Starting from Jonathan Lewis' test case "Discrete Dangers" on page 126 of his book "Cost Based Oracle",
we have investigated (and illustrated with graphs) the CBO cardinality estimation algorithm for range-based predicates:
select x from t where x > low_x and x < high_x (open , open )
select x from t where x >= low_x and x <= high_x (closed, closed)
select x from t where x > low_x and x <= high_x (open, closed)
select x from t where x >= low_x and x < high_x (closed, open)
template:
select x from t where x #low low_x and x #high high_x
#low in (">", ">=")
#high in ("<", "<=")
when column x has no associated histogram.
Letting
min_x = min (x) over all rows
max_x = max (x) over all rows
B = (max_x - min_x) / num_distinct (Band width)
and defining
left band : min_x < x < min_x + B
central region : min_x + B < x < max_x - B
right band : max_x - B < x < max_x
we have seen that
For ranges completely contained in one of the two bands
min_x <= low_x < high_x <= min_x + B
or max_x - B <= low_x < high_x <= max_x
the cardinality can depend on both low_x and high_x, only low_x, only high_x, or none (= constant), depending on the value of #low and #high, in a somewhat counterintuitive way. We have found the relevant formulae.

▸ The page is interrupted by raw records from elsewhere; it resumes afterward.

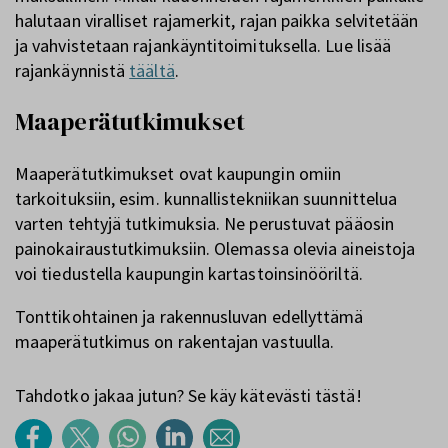
halutaan viralliset rajamerkit, rajan paikka selvitetään
ja vahvistetaan rajankäyntitoimituksella. Lue lisää
rajankäynnistä
täältä
.
Maaperätutkimukset
Maaperätutkimukset ovat kaupungin omiin
tarkoituksiin, esim. kunnallistekniikan suunnittelua
varten tehtyjä tutkimuksia. Ne perustuvat pääosin
painokairaustutkimuksiin. Olemassa olevia aineistoja
voi tiedustella kaupungin kartastoinsinööriltä.
Tonttikohtainen ja rakennusluvan edellyttämä
maaperätutkimus on rakentajan vastuulla.
Tahdotko jakaa jutun? Se käy kätevästi tästä!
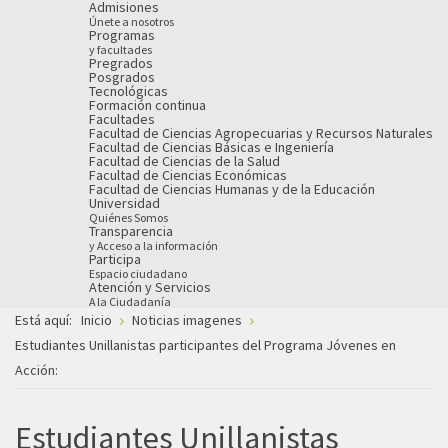
Admisiones
Únete a nosotros
Programas
y facultades
Pregrados
Posgrados
Tecnológicas
Formación continua
Facultades
Facultad de Ciencias Agropecuarias y Recursos Naturales
Facultad de Ciencias Básicas e Ingeniería
Facultad de Ciencias de la Salud
Facultad de Ciencias Económicas
Facultad de Ciencias Humanas y de la Educación
Universidad
Quiénes Somos
Transparencia
y Acceso a la información
Participa
Espacio ciudadano
Atención y Servicios
A la Ciudadanía
Está aquí:
Inicio
Noticias imagenes
Estudiantes Unillanistas participantes del Programa Jóvenes en
Acción:
Estudiantes Unillanistas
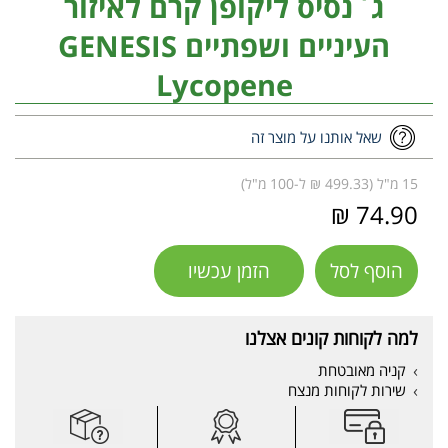
ג`נסיס ליקופן קרם לאיזור
העיניים ושפתיים GENESIS
Lycopene
שאל אותנו על מוצר זה
15 מ"ל (499.33 ₪ ל-100 מ"ל)
74.90 ₪
הוסף לסל
הזמן עכשיו
למה לקוחות קונים אצלנו
קניה מאובטחת
שירות לקוחות מנצח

In all the other cases, a slightly modified (modifications underlined) version of Jonathan Lewis' "standard formula" applies:
cardinality = num_rows * (high_x_effective - low_x_effective) / (max_x - min_x)
+ num_rows * correction_for_or_equal_operators
- num_rows * correction_for_special_case
if #low = ">=" and low_x inside the left band then
low_x_effective = min_x + B
else
low_x_effective = low_x
end
if #high = "<=" and high_x inside the right band
high_x_effective = max_x - B
else
high_x_effective = high_x
end
correction_for_or_equal_operators = 0
+ 1/num_distinct if #low = ">="
+ 1/num_distinct if #high = "<="
correction_for_special_case = 0
+ 1/num_distinct if low_x = min_x and #low = ">"
+ 1/num_distinct if high_x = max_x and #high = "<"
We have also graphically illustrated, hopefully for a better intuitive understanding, the case of selection over both an infinitesimal and a finite range for the (open,open) and (closed, closed) cases.